─── LISTED ENTRIES
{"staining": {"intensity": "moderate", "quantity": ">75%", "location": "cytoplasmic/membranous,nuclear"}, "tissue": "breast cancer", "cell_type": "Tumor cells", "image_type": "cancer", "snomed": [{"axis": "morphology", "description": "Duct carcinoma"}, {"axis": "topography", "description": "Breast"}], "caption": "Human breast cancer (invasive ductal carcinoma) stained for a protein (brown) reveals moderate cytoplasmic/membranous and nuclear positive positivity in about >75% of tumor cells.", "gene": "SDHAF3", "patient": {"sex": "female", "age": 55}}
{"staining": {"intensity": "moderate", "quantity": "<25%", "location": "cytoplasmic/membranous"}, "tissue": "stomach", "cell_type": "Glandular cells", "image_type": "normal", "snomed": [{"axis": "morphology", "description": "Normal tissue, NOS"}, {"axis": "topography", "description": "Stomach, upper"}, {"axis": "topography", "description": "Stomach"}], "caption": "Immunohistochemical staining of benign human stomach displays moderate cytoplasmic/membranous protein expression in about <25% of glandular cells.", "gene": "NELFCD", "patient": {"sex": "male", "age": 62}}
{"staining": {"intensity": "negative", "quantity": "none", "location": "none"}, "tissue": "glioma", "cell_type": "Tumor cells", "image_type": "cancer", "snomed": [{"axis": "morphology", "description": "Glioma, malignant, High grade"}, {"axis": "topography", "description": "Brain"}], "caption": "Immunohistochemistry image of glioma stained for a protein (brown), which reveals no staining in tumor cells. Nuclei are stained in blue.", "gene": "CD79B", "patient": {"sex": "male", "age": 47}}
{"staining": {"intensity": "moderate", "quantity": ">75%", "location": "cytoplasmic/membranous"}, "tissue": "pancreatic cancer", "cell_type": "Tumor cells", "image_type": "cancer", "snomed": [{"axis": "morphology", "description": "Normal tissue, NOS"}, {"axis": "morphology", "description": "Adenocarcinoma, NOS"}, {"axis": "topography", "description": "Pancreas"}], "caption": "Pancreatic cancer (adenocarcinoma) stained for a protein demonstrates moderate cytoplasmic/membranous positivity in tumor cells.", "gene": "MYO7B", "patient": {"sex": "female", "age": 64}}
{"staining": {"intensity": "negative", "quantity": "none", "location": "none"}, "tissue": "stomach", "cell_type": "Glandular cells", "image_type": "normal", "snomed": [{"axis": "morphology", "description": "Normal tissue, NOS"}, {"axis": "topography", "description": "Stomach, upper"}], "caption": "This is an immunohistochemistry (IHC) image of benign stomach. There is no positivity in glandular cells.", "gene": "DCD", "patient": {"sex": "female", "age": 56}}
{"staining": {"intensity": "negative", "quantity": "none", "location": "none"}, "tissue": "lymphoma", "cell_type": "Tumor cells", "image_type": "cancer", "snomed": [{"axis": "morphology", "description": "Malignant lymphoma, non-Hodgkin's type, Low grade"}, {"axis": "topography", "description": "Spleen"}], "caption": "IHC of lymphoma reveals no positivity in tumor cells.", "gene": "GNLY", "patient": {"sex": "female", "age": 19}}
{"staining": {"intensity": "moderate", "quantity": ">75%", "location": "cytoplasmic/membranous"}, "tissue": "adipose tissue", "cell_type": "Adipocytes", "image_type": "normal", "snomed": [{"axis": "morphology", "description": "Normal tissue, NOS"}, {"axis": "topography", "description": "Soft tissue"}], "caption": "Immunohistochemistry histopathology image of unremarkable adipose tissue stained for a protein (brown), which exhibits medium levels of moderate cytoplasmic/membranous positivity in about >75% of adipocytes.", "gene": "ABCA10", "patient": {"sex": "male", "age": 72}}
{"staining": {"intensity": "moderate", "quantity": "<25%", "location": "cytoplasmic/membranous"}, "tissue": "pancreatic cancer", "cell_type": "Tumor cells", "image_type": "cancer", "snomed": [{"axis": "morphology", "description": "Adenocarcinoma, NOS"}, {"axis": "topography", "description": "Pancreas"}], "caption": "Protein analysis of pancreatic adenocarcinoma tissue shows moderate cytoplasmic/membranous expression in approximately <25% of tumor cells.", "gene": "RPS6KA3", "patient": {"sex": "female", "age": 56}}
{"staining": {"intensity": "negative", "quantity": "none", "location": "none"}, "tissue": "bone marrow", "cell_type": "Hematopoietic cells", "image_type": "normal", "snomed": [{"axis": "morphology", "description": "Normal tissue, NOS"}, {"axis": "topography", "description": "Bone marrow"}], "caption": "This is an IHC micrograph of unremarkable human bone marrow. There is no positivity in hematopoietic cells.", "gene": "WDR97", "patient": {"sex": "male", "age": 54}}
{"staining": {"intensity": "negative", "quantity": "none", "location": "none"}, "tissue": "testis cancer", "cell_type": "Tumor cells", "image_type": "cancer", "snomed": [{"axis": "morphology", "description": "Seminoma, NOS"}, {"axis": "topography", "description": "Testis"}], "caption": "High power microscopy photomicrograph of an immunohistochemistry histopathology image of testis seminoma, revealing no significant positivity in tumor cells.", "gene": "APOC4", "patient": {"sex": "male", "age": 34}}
──────
TRY IT:
Set down, exactly as they stand above, the lines starting with the line with "staining of benign" and going on through the line with "image of glioma", and no others.

SOLVED EXERCISE:
{"staining": {"intensity": "moderate", "quantity": "<25%", "location": "cytoplasmic/membranous"}, "tissue": "stomach", "cell_type": "Glandular cells", "image_type": "normal", "snomed": [{"axis": "morphology", "description": "Normal tissue, NOS"}, {"axis": "topography", "description": "Stomach, upper"}, {"axis": "topography", "description": "Stomach"}], "caption": "Immunohistochemical staining of benign human stomach displays moderate cytoplasmic/membranous protein expression in about <25% of glandular cells.", "gene": "NELFCD", "patient": {"sex": "male", "age": 62}}
{"staining": {"intensity": "negative", "quantity": "none", "location": "none"}, "tissue": "glioma", "cell_type": "Tumor cells", "image_type": "cancer", "snomed": [{"axis": "morphology", "description": "Glioma, malignant, High grade"}, {"axis": "topography", "description": "Brain"}], "caption": "Immunohistochemistry image of glioma stained for a protein (brown), which reveals no staining in tumor cells. Nuclei are stained in blue.", "gene": "CD79B", "patient": {"sex": "male", "age": 47}}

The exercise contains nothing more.